En méditant ce passage, nous pouvons d’abord remercier l’apôtre Pierre ! La question qui le préoccupe sur le pardon nous a valu cette belle parabole de Jésus en réponse ! Le Seigneur venait de parler à ses disciples du pardon des offenses, alors Pierre « s’approcha de Jésus pour lui demander : « Seigneur, lorsque mon frère commettra des fautes contre moi, combien de fois dois-je lui pardonner ? Jusqu’à sept fois ? » Cela semblait déjà un tel héroïsme pour Pierre ! Mais Jésus lui répondit : « Je ne te dis pas jusqu’à sept fois, mais jusqu’à 70 fois sept fois. Ainsi, le royaume des Cieux est comparable à un roi qui voulut régler ses comptes avec ses serviteurs …»
Jésus, pour illustrer ses mots qui débordent complètement les calculs de Pierre et les nôtres, se met à parler en parabole. Ces mots qui nous sont même scandaleux – « Pierre, je ne te dis pas de pardonner ton frère jusqu’à sept fois, mais jusqu’à 70 fois sept fois » -, Il nous les explique avec l’histoire de ce roi et ses serviteurs. Une fois de plus, comme c’est souvent le cas dans l’Évangile, c’est la parabole qui nous lit de l’intérieur ! Et elle lit si bien !! Elle démasque, presque comme si de rien n’était, les incohérences, les ambivalences et les mesquineries de notre pauvre cœur humain.
Jésus nous raconte ce qu’il arriva à l’un des serviteurs. Cet homme devait une somme inimaginable à son maître – 60 millions de pièces d’argent (10.000 talents) – et était incapable de le rembourser. Comme on le menaça d’être vendu avec sa femme, ses enfants et tous ses biens, il supplia le maître d’avoir patience avec lui et lui promit de tout rembourser. Et l’Évangile, si surprenant, nous dit : « Saisi de compassion, le maître de ce serviteur le laissa partir et lui remit sa dette. » Tout lui a été remis ! Plus rien ne pèse sur ses épaules, il est libre !

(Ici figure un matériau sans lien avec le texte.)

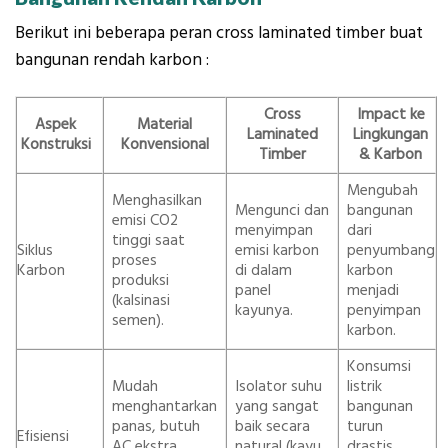
Berikut ini beberapa peran cross laminated timber buat
bangunan rendah karbon :
Cross
Impact ke
Aspek
Material
Laminated
Lingkungan
Konstruksi
Konvensional
Timber
& Karbon
Mengubah
Menghasilkan
Mengunci dan
bangunan
emisi CO2
menyimpan
dari
tinggi saat
Siklus
emisi karbon
penyumbang
proses
Karbon
di dalam
karbon
produksi
panel
menjadi
(kalsinasi
kayunya.
penyimpan
semen).
karbon.
Konsumsi
Mudah
Isolator suhu
listrik
menghantarkan
yang sangat
bangunan
panas, butuh
baik secara
turun
Efisiensi
AC ekstra
natural (kayu
drastis,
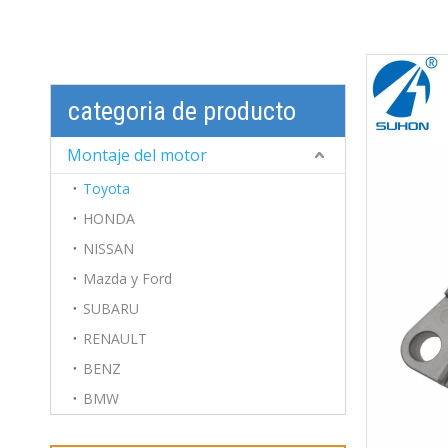
categoria de producto
Montaje del motor
Toyota
HONDA
NISSAN
Mazda y Ford
SUBARU
RENAULT
BENZ
BMW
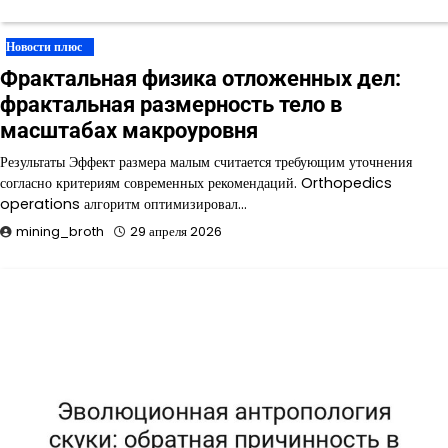
Новости плюс
Фрактальная физика отложенных дел:
фрактальная размерность тело в
масштабах макроуровня
Результаты Эффект размера малым считается требующим уточнения
согласно критериям современных рекомендаций. Orthopedics
operations алгоритм оптимизировал…
mining_broth
29 апреля 2026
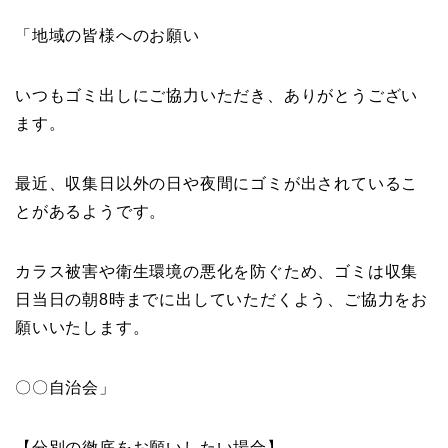
「地域の皆様へのお願い
いつもゴミ出しにご協力いただき、ありがとうござい
ます。
最近、収集日以外の日や夜間にゴミが出されているこ
とがあるようです。
カラス被害や衛生環境の悪化を防ぐため、ゴミは収集
日当日の朝8時までに出していただくよう、ご協力をお
願いいたします。
〇〇自治会」
【分別の徹底をお願いしたい場合】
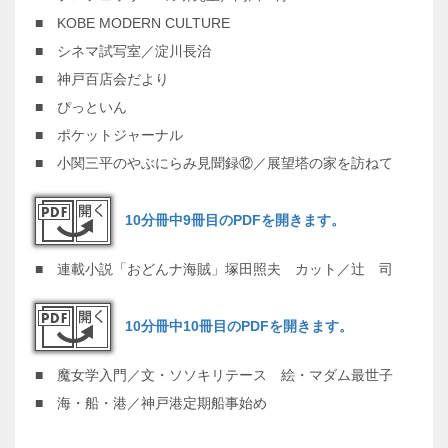
■ KOBE MODERN CULTURE
■ シネマ試写室／淀川長治
■ 神戸百店会だより
■ ぴっといん
■ ポケットジャーナル
■ 小関三平のやぶにらみ見聞録⑫／展望塔の家を訪ねて
10分冊中9冊目のPDFを開きます。
■ 連載小説「おどんナ海賊」塚田照夫 カット／辻 司
10分冊中10冊目のPDFを開きます。
■ 魔女学入門／文・ソソキリテース 絵・マダム最世子
■ 海・船・港／神戸港定期船事始め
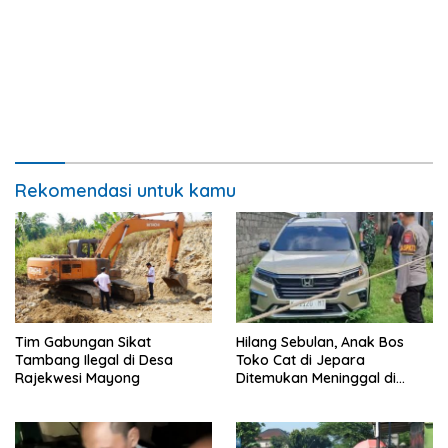
Rekomendasi untuk kamu
Tim Gabungan Sikat
Hilang Sebulan, Anak Bos
Tambang Ilegal di Desa
Toko Cat di Jepara
Rajekwesi Mayong
Ditemukan Meninggal di
Yogya, Ini Penyebabnya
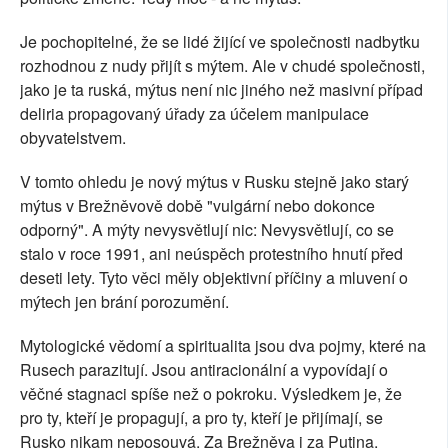
Je pochopitelné, že se lidé žijící ve společnosti nadbytku
rozhodnou z nudy přijít s mýtem. Ale v chudé společnosti,
jako je ta ruská, mýtus není nic jiného než masivní případ
deliria propagovaný úřady za účelem manipulace
obyvatelstvem.
V tomto ohledu je nový mýtus v Rusku stejně jako starý
mýtus v Brežněvově době "vulgární nebo dokonce
odporný". A mýty nevysvětlují nic: Nevysvětlují, co se
stalo v roce 1991, ani neúspěch protestního hnutí před
deseti lety. Tyto věci měly objektivní příčiny a mluvení o
mýtech jen brání porozumění.
Mytologické vědomí a spiritualita jsou dva pojmy, které na
Rusech parazitují. Jsou antiracionální a vypovídají o
věčné stagnaci spíše než o pokroku. Výsledkem je, že
pro ty, kteří je propagují, a pro ty, kteří je přijímají, se
Rusko nikam neposouvá. Za Brežněva i za Putina.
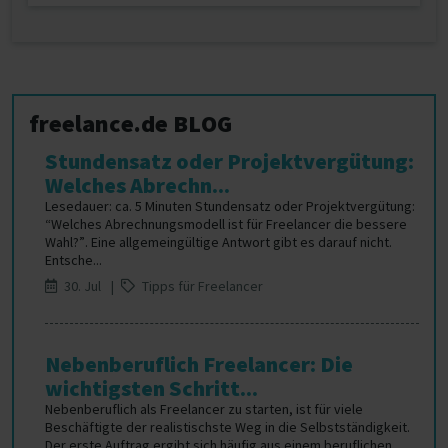
freelance.de BLOG
Stundensatz oder Projektvergütung:
Welches Abrechn...
Lesedauer: ca. 5 Minuten Stundensatz oder Projektvergütung:
“Welches Abrechnungsmodell ist für Freelancer die bessere
Wahl?”. Eine allgemeingültige Antwort gibt es darauf nicht.
Entsche...
30. Jul |
Tipps für Freelancer
Nebenberuflich Freelancer: Die
wichtigsten Schritt...
Nebenberuflich als Freelancer zu starten, ist für viele
Beschäftigte der realistischste Weg in die Selbstständigkeit.
Der erste Auftrag ergibt sich häufig aus einem beruflichen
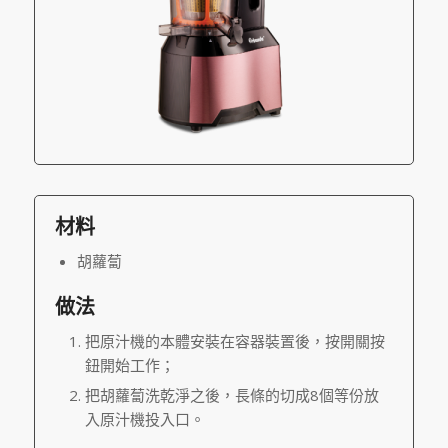
材料
胡蘿蔔
做法
把原汁機的本體安裝在容器裝置後，按開關按
鈕開始工作；
把胡蘿蔔洗乾淨之後，長條的切成8個等份放
入原汁機投入口。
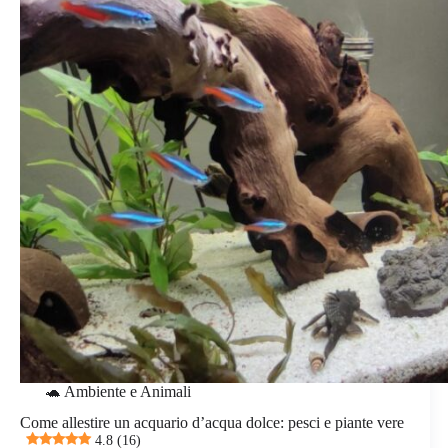
🐢 Ambiente e Animali
Come allestire un acquario d’acqua dolce: pesci e piante vere
4.8 (16)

« Mais, en sortant – continue Jésus – ce serviteur trouva un de ses compagnons qui lui devait cent pièces d’argent. Il se jeta sur lui pour l’étrangler, en disant : “Rembourse ta dette !” Alors, tombant à ses pieds, son compagnon le suppliait : “Prends patience envers moi, et je te rembourserai.” Mais l’autre refusa et le fit jeter en prison jusqu’à ce qu’il ait remboursé ce qu’il devait. »

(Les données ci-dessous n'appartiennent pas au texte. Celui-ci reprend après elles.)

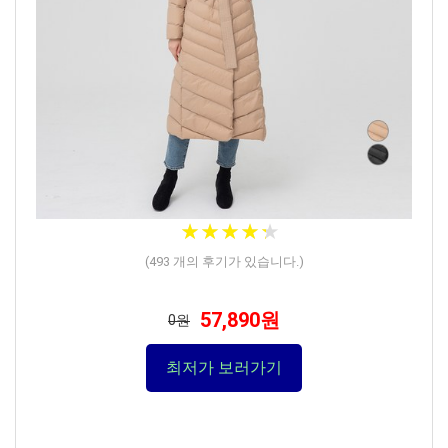
★
★
★
★
★
★
★
★
★
★
(
493
개의 후기가 있습니다.)
57,890원
0원
최저가 보러가기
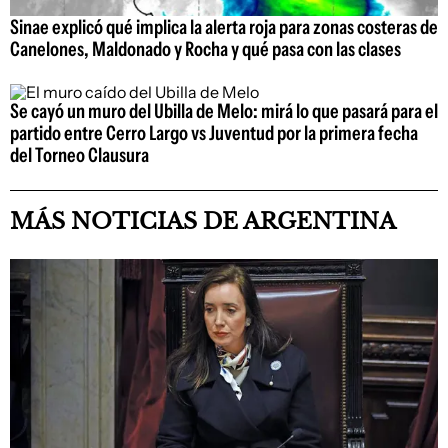
Sinae explicó qué implica la alerta roja para zonas costeras de
Canelones, Maldonado y Rocha y qué pasa con las clases
Se cayó un muro del Ubilla de Melo: mirá lo que pasará para el
partido entre Cerro Largo vs Juventud por la primera fecha
del Torneo Clausura
MÁS NOTICIAS DE ARGENTINA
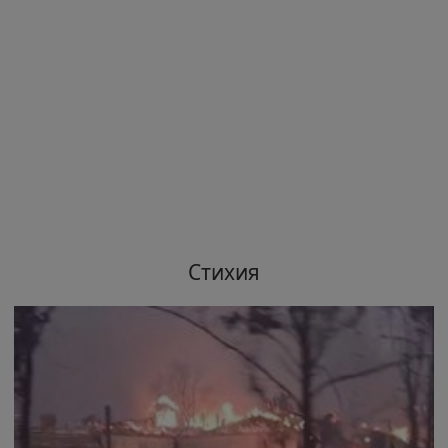
Стихия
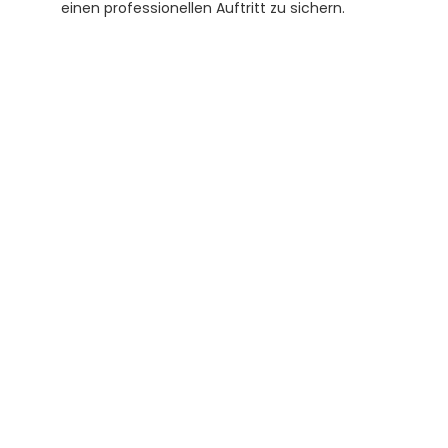
einen professionellen Auftritt zu sichern.
Abonnieren Sie unseren 
Newsletter
Erhalten Sie hilfreiche Tipps und Tricks für 
ihre Übersetzungen und Beglaubigungen. Ein 
Newsletter von Experten für Sie.
Abonnieren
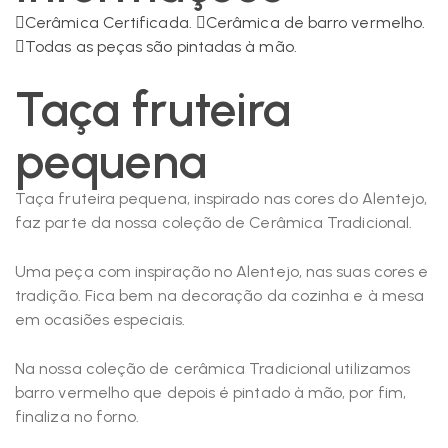
Cerâmica Certificada.
Cerâmica de barro vermelho.
Todas as peças são pintadas à mão.
Taça fruteira
pequena
Taça fruteira pequena, inspirado nas cores do Alentejo,
faz parte da nossa coleção de Cerâmica Tradicional.
Uma peça com inspiração no Alentejo, nas suas cores e
tradição. Fica bem na decoração da cozinha e à mesa
em ocasiões especiais.
Na nossa coleção de cerâmica Tradicional utilizamos
barro vermelho que depois é pintado à mão, por fim,
finaliza no forno.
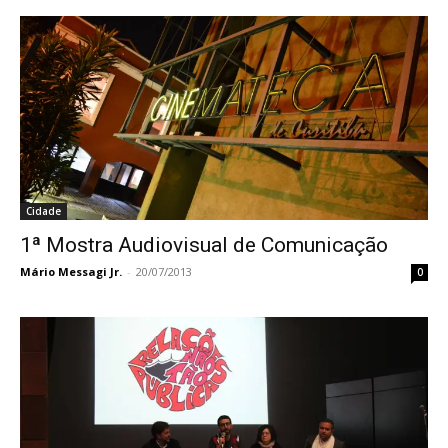
Cidade
1ª Mostra Audiovisual de Comunicação
Mário Messagi Jr.
-
20/07/2013
0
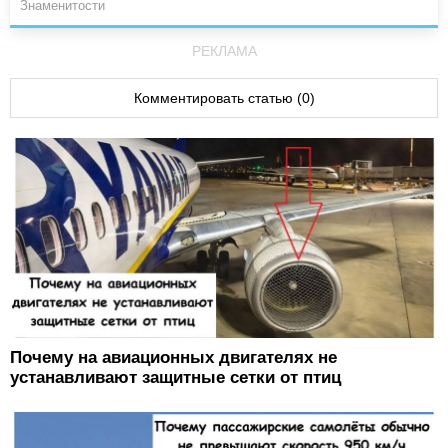
Знаменитости
РЕКЛАМА
Комментировать статью (0)
Почему на авиационных двигателях не
устанавливают защитные сетки от птиц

Comment est-ce possible ? Comment peut-on comparer une dette de 60 millions de pièces d’argent avec une dette d’à peine une centaine de pièces ? C’est absurde ! Et comment un homme, un instant à peine après avoir été libéré de sa dette immense peut être à ce point insensible à son frère ? Comment peut-il lui fermer son cœur, refuser d’avoir de la patience et de la compassion avec lui ? En écoutant cela, nous réagissons comme le roi David: « Alors, David s’enflamma d’une grande colère contre cet homme[1], et dit à Nathan : « Par le Seigneur vivant, l’homme qui a fait cela mérite la mort ! » Alors Nathan dit à David : « Cet homme, c’est toi !» (2 Sam 12,5.7)
« Cet homme, c’est moi ! » La parabole de Jésus “lit” si bien mon incohérence, ma fragilité, mes calculs, mais surtout mon oubli existentiel. J’oublie que je suis fondamentalement un “débiteur”. J’oublie combien j’ai été pardonnée et libérée inconditionnellement plus de 70 fois 7 fois par Dieu. Et pourtant avec mes frères et soeurs, je compte pièce par pièce, je mesure au millimètre près … jusqu’à ce que justice soit faite !!
Jésus ajoute encore : « Ses compagnons, voyant cela, furent profondément attristés et allèrent raconter à leur maître tout ce qui s’était passé. Alors celui-ci le fit appeler et lui dit : “Serviteur mauvais ! je t’avais remis toute cette dette parce que tu m’avais supplié. Ne devais-tu pas, à ton tour, avoir pitié de ton compagnon, comme moi-même j’avais eu pitié de toi ?” »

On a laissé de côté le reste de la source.